FIG. 3 is a cross-sectional view and a plan view showing a state in which a wafer is attached to a glass plate in a wafer peeling method according to a third embodiment of the present invention.

FIG. 4 is a manufacturing process diagram using the wafer peeling method according to the above-described embodiment.

FIG. 5 is a diagram showing an example of a device and a TEG pattern forming unit on the wafer surface.

FIG. 6 is a cross-sectional view and a side view showing a state in which a wafer is attached to a glass plate in a conventional wafer peeling method.

FIG. 7 is a manufacturing process diagram using a conventional wafer peeling method.

FIG. 8 is a diagram showing a conventional wafer peeling method.

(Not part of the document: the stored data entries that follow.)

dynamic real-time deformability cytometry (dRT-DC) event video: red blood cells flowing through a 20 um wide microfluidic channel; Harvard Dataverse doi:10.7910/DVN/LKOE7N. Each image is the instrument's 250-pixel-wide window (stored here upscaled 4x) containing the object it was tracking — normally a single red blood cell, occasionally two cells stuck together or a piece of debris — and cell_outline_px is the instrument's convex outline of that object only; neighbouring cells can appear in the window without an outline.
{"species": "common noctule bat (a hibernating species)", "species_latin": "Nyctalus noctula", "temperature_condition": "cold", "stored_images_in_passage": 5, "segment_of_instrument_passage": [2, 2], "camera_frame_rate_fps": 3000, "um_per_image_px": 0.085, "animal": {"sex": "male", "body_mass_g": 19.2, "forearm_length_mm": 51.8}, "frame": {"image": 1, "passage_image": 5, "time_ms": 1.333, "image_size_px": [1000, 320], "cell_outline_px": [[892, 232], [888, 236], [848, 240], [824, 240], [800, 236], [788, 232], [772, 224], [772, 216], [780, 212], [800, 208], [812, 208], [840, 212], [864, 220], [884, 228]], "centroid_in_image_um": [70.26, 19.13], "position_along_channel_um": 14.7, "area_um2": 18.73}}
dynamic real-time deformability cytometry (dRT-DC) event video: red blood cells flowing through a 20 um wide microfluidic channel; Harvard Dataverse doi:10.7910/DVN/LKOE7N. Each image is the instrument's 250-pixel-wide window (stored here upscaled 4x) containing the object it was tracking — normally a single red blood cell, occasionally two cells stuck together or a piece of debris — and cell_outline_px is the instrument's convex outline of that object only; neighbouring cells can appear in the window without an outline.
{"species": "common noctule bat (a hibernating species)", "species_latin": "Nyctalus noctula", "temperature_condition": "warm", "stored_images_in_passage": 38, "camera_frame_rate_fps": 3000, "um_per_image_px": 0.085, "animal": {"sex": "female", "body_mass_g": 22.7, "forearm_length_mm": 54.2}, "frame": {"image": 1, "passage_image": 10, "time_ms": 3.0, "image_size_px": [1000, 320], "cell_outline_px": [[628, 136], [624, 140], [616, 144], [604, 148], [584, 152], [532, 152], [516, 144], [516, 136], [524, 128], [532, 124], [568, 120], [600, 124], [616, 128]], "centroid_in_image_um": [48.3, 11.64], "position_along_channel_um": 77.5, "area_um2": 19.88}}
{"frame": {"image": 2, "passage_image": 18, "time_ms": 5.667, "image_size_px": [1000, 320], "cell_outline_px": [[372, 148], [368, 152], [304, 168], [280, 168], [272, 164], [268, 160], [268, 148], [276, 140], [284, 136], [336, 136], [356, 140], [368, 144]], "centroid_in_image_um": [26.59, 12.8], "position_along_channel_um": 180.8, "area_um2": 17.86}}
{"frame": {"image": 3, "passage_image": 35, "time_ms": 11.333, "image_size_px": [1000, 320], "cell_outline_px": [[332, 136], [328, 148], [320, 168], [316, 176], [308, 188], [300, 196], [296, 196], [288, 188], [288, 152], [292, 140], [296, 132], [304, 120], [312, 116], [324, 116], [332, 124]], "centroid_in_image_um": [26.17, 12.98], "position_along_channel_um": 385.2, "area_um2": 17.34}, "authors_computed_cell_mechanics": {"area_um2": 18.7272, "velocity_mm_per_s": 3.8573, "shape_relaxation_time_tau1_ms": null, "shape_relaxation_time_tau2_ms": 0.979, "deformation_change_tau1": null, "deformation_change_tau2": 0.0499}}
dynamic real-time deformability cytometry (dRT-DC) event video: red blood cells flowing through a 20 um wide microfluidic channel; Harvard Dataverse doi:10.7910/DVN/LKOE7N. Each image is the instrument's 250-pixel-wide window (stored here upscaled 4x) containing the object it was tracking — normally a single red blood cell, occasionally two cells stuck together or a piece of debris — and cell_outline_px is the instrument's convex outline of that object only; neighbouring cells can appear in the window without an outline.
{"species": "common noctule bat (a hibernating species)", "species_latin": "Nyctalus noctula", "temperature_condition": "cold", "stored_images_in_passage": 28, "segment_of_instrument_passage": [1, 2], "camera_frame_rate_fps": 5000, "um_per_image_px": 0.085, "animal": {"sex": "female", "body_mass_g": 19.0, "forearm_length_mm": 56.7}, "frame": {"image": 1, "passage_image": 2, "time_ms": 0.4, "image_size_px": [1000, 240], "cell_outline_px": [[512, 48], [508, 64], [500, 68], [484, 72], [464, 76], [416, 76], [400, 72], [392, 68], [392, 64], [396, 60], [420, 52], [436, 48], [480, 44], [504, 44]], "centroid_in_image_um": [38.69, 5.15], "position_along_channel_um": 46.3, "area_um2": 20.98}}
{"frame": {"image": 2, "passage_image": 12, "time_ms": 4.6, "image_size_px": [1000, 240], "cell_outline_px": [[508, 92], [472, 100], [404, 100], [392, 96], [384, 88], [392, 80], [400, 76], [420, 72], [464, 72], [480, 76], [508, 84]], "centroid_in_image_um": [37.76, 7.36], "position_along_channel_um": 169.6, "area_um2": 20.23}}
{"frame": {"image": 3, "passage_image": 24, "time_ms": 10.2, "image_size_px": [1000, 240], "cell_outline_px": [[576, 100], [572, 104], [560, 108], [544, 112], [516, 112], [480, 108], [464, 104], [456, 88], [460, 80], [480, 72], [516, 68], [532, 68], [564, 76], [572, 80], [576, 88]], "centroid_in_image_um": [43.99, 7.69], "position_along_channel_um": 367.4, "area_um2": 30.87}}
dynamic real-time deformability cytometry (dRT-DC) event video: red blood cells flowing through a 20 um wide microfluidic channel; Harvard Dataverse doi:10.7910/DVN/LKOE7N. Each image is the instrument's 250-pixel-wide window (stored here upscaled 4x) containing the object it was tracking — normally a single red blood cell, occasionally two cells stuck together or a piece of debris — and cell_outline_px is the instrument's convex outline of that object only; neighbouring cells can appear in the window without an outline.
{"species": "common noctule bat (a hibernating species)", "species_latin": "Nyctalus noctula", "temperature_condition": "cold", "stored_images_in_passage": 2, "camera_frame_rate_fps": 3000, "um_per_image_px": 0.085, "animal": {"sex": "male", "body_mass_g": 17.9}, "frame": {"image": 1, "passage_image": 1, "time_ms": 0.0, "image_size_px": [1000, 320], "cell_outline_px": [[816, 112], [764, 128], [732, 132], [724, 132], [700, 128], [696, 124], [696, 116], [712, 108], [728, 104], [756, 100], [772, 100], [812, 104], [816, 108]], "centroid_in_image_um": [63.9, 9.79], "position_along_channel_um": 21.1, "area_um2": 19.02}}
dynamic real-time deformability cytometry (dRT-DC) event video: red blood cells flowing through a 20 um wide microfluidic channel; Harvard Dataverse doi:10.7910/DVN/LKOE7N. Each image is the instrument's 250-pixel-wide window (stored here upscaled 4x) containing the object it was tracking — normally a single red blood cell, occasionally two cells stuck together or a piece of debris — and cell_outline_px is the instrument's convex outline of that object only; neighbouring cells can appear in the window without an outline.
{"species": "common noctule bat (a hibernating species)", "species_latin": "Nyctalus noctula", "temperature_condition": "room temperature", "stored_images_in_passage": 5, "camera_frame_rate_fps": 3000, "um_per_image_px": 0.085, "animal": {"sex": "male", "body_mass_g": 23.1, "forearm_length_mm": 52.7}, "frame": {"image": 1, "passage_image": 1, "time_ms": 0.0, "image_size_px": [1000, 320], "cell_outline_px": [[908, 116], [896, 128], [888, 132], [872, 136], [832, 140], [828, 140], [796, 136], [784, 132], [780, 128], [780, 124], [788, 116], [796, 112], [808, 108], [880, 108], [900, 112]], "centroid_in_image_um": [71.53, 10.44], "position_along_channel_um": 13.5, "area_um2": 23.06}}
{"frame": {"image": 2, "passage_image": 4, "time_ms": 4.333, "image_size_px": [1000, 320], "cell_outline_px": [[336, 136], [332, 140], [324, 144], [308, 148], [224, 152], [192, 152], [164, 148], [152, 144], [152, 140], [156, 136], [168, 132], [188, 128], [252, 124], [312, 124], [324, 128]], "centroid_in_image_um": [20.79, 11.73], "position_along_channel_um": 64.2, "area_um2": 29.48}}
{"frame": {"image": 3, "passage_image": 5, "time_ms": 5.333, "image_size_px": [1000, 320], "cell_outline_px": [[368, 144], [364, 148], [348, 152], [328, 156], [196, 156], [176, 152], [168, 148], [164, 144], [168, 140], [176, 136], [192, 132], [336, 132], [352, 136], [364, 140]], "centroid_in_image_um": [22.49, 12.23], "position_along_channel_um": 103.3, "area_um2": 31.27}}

FIG. 9 is a diagram showing another conventional wafer peeling method.

[Explanation of symbols]

 1 Wafer 2 Wax 2a Fragile Wax 3 Glass Plate 4a Heat Chuck 4b Heat Chuck 5 Acrylic Plate 6 Acetone Solvent 7 Organic Tank 8 Low Temperature Tank 9 Liquid Nitrogen 10 Ultrasonic Cleaning Tank 11 Electrode 12 Groove 13 Resist 14 Device Pattern Forming Part 15 TEG pattern formation part

Claims (6)

[Claims] 1. A wafer peeling method for peeling a wafer attached to a jig with an adhesive from the jig, wherein a wafer fixed to the jig via a wafer reinforcing plate is stressed to the wafer reinforcing plate. Applied and separated from the jig together with the reinforcing plate, and further soaking the separated wafer reinforcing plate in a solvent,
A wafer peeling method, characterized in that the wafer reinforcing plate is selectively melted and only the wafer is taken out. 2. In a wafer peeling method for peeling a wafer attached to a jig with an adhesive from the jig, the jig attached to the wafer is brought to an extremely low temperature to weaken the adhesive, A method for peeling a wafer, which comprises immersing the attached jig in a cleaning liquid and applying ultrasonic waves to separate the wafer from the jig. 3. A wafer peeling method for peeling a wafer attached to a jig with an adhesive from the jig, wherein the wafer has a groove portion which penetrates the wafer to a predetermined portion and reaches the jig. A wafer peeling method, characterized in that the wafer attached to the jig is immersed in a solvent to dissolve the adhesive, and the wafer is separated from the jig. 4. The wafer peeling method according to claim 3, wherein the groove is formed in a region on the wafer surface where a device pattern is not formed. 5. The wafer peeling method according to claim 3, wherein the groove is formed in a region on the wafer surface where the TEG pattern is not formed. 6. The wafer peeling method according to claim 3, wherein when the wafer is dipped in a solvent, the adhesive and the photosensitive resin used for forming the groove are removed at the same time. Wafer peeling method.